Bill sets transparency standards for AI models, including use of copyrighted material

metamorworks/Getty Images

New House legislation would direct the Federal Trade Commission to establish standards for “making publicly available information about the training data and algorithms used in artificial intelligence foundation models.”

Two House Democrats who have taken leading roles in tracking the societal impacts of artificial intelligence technologies recently introduced legislation that would require the creators of “foundational AI models” to work with federal agencies to set transparency standards for the data used to train their systems, including disclosing their use of any copyrighted materials. 

The AI Foundation Model Transparency Act was introduced on Dec. 22 by Reps. Don Beyer, D-Va., and Anna Eshoo, D-Calif. Beyer and Eshoo serve as vice-chair and co-chair, respectively, of the bipartisan Congressional Artificial Intelligence Caucus

The lawmakers’ proposal would direct the Federal Trade Commission — in consultation with the National Institute of Standards and Technology and the White House Office of Science and Technology Policy — to “establish standards for making publicly available information about the training data and algorithms used in artificial intelligence foundation models.”

In addition to creating transparency standards, the legislation would also call for AI firms “to provide consumers and the FTC with information on the model’s training data, model training mechanisms and whether user data is collected in inference,” according to a one-page summary.

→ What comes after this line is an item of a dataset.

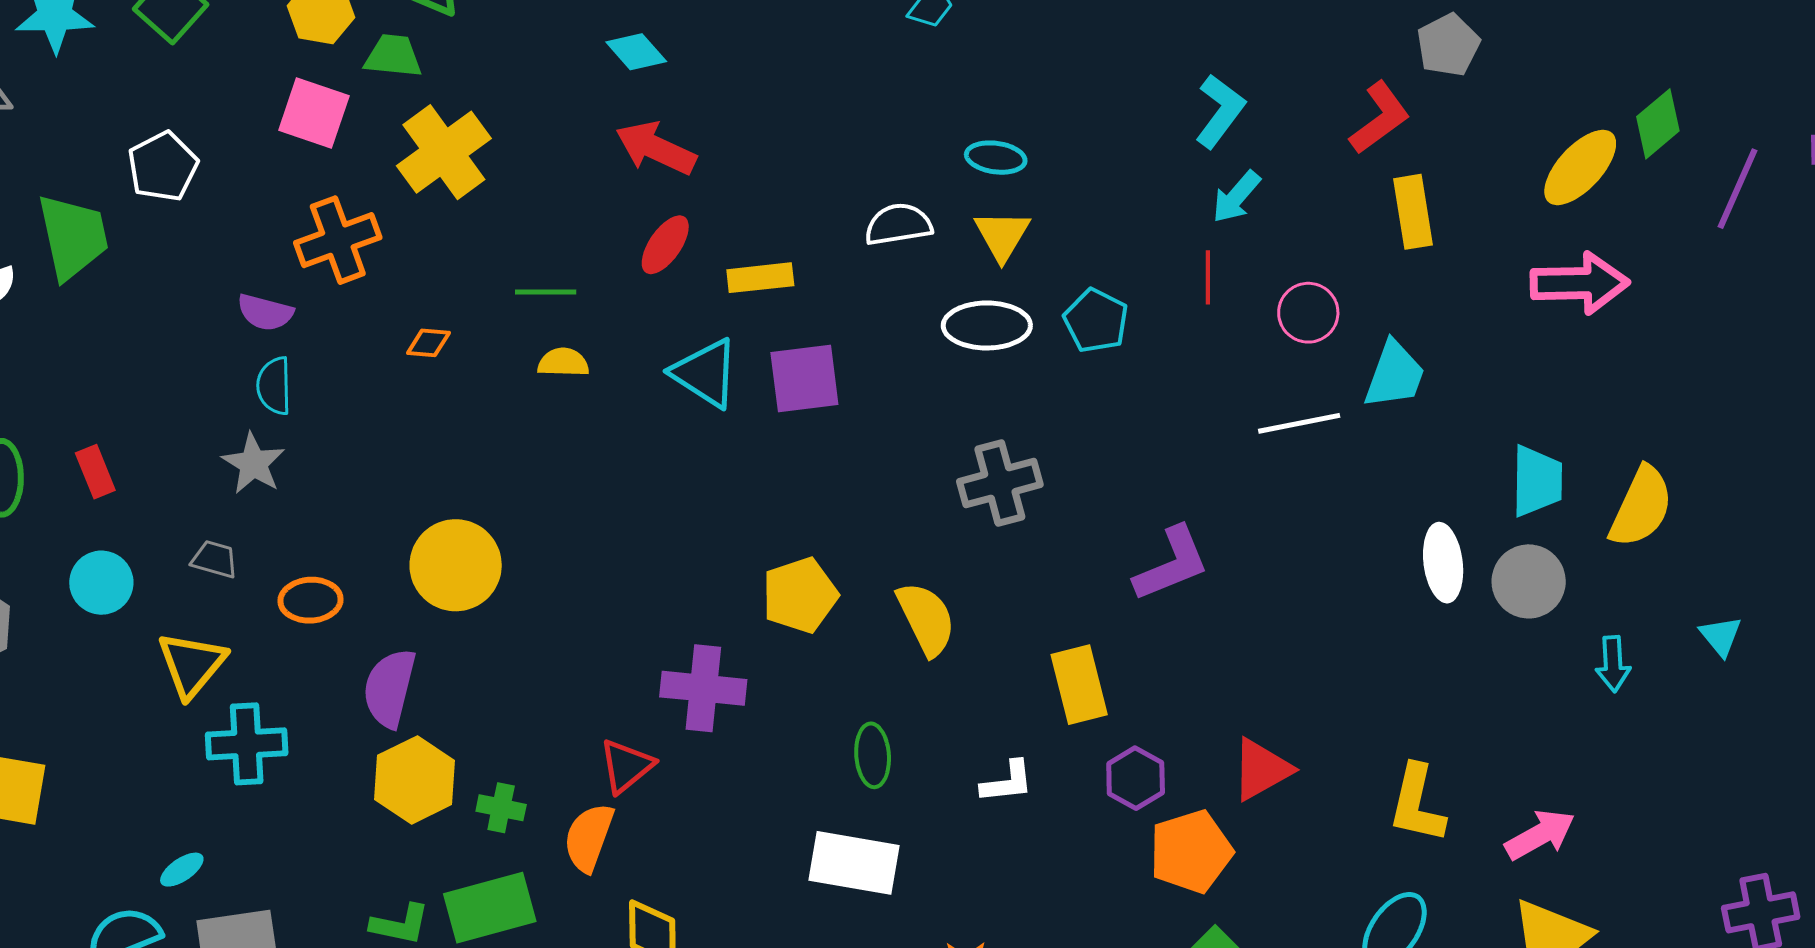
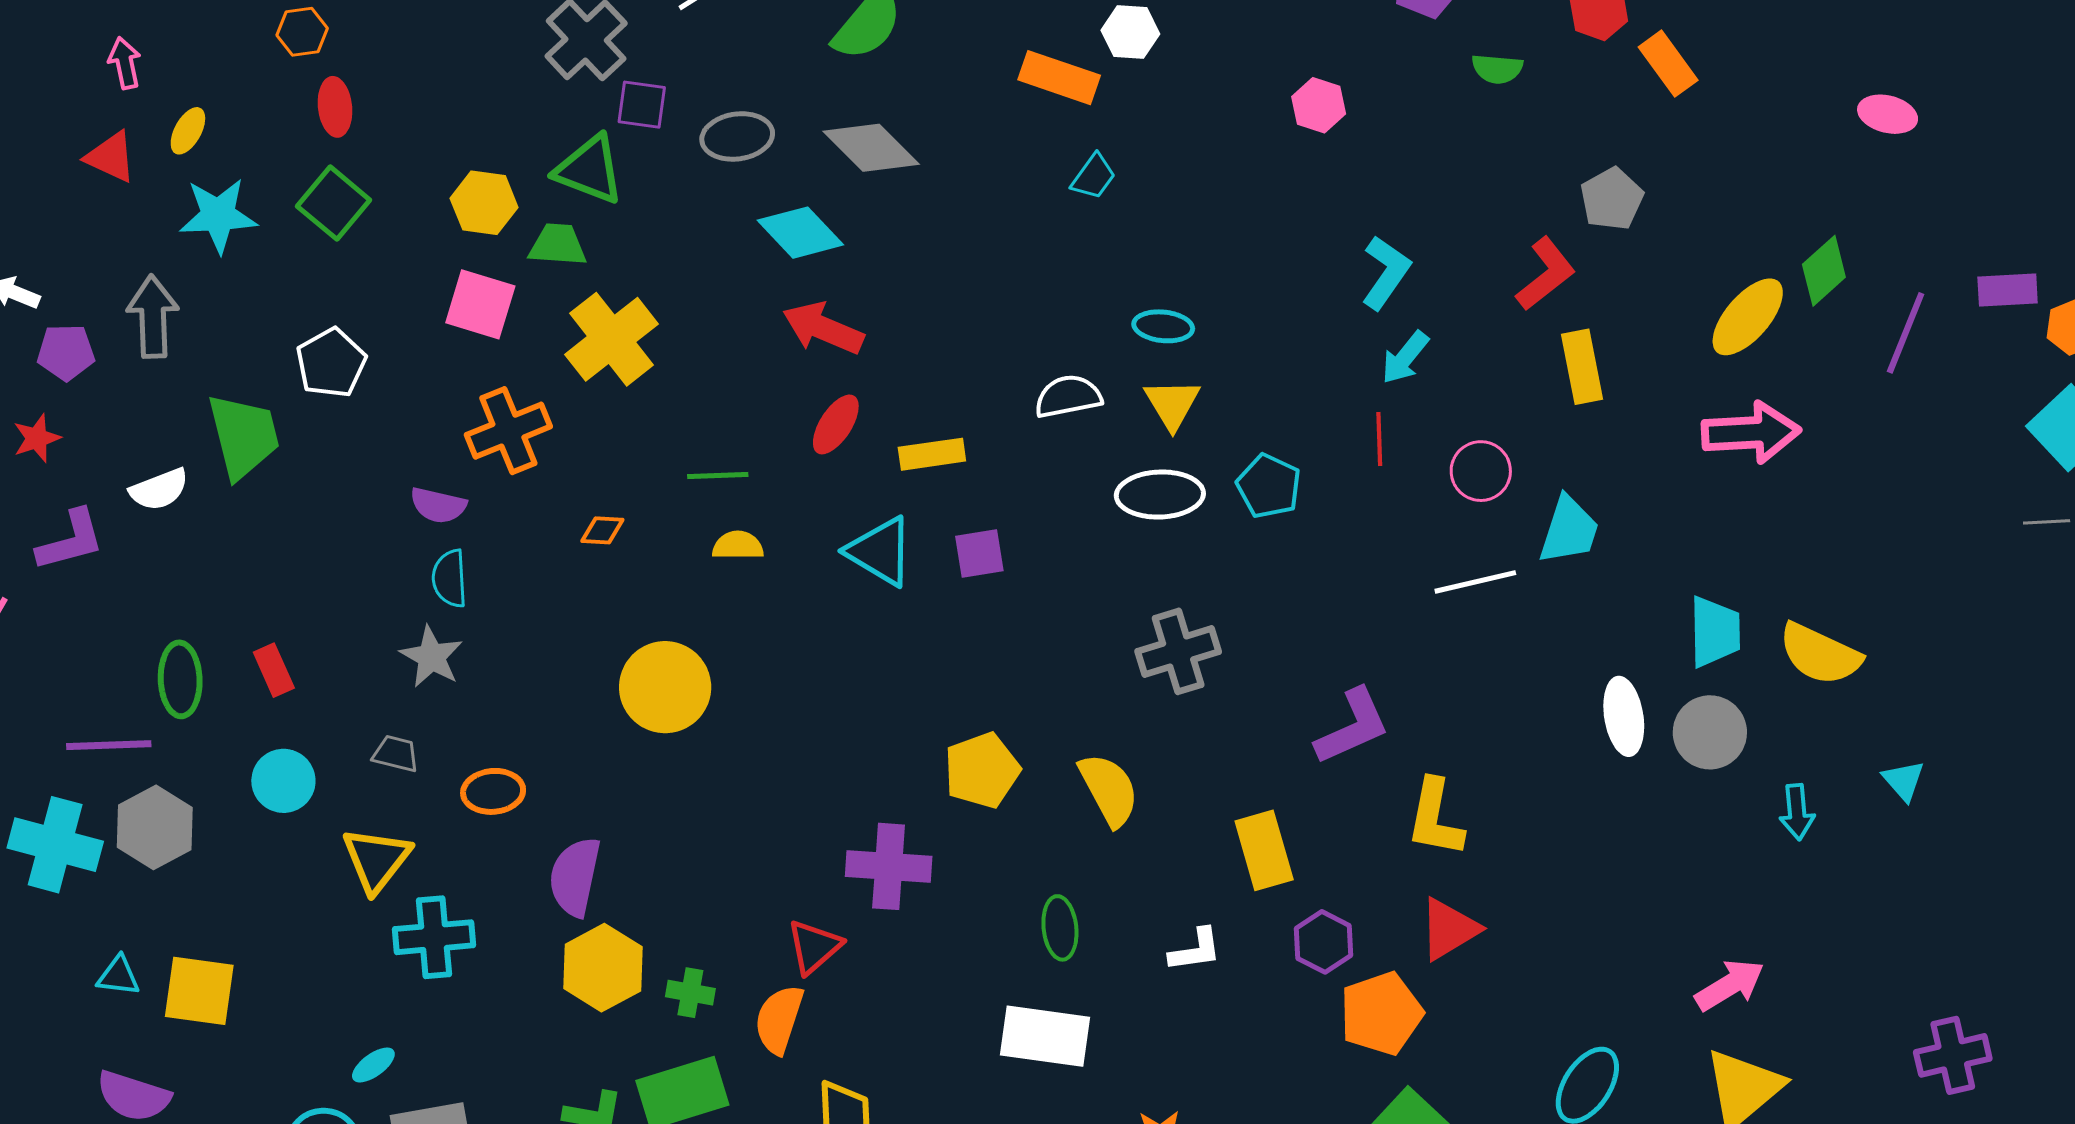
cyan diamond: (636, 52) -> (800, 233), size x1.4
purple square: (804, 378) -> (979, 554), size x0.7
yellow semicircle: (1641, 507) -> (1820, 654), turned 92
yellow circle: (456, 565) -> (665, 687), moved
yellow L-shape: (1417, 804) -> (1435, 818), moved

“Artificial intelligence foundation models commonly described as a ‘black box’ make it hard to explain why a model gives a particular response,” Beyer said in a statement. “Giving users more information about the model — how it was built and what background information it bases its results on — would greatly increase transparency.” 

The bill’s introduction comes as artists and other content creators have increasingly launched legal broadsides against AI firms to prevent their works from being included in the training data underpinning AI models. Citing concerns about copyright infringement, The New York Times filed a lawsuit against Open AI and Microsoft on Dec. 27 alleging that the outlet’s articles were used to train the companies’ automated chatbots, including ChatGPT. 

The legislation — which referenced several of these lawsuits — called enhanced transparency standards around “high-impact foundation models” necessary “to assist copyright owners with enforcing their copyright protections and to promote consumer protection.”

The bill said the FTC’s standards would consider, in part, the sources of training data, including “personal data collection and information necessary to assist copyright owners or data license holders with enforcing their copyright or data license protections.”

“While not compromising the intellectual property rights of those who develop and deploy foundation models, users should be equipped with the information necessary to enforce their copyright protections and to make informed decisions about such foundation models,” the legislation said. 

In a statement, Eshoo said the bill would “empower consumers to make well informed decisions when they interact with AI” and also “provide the FTC critical information for it to continue to protect consumers in an AI-enabled world.”

President Joe Biden’s October 2023 executive order on AI also outlined a variety of new AI safety standards, including requiring companies “developing any foundation model that poses a serious risk to national security, national economic security or national public health and safety” to notify the government when training such models.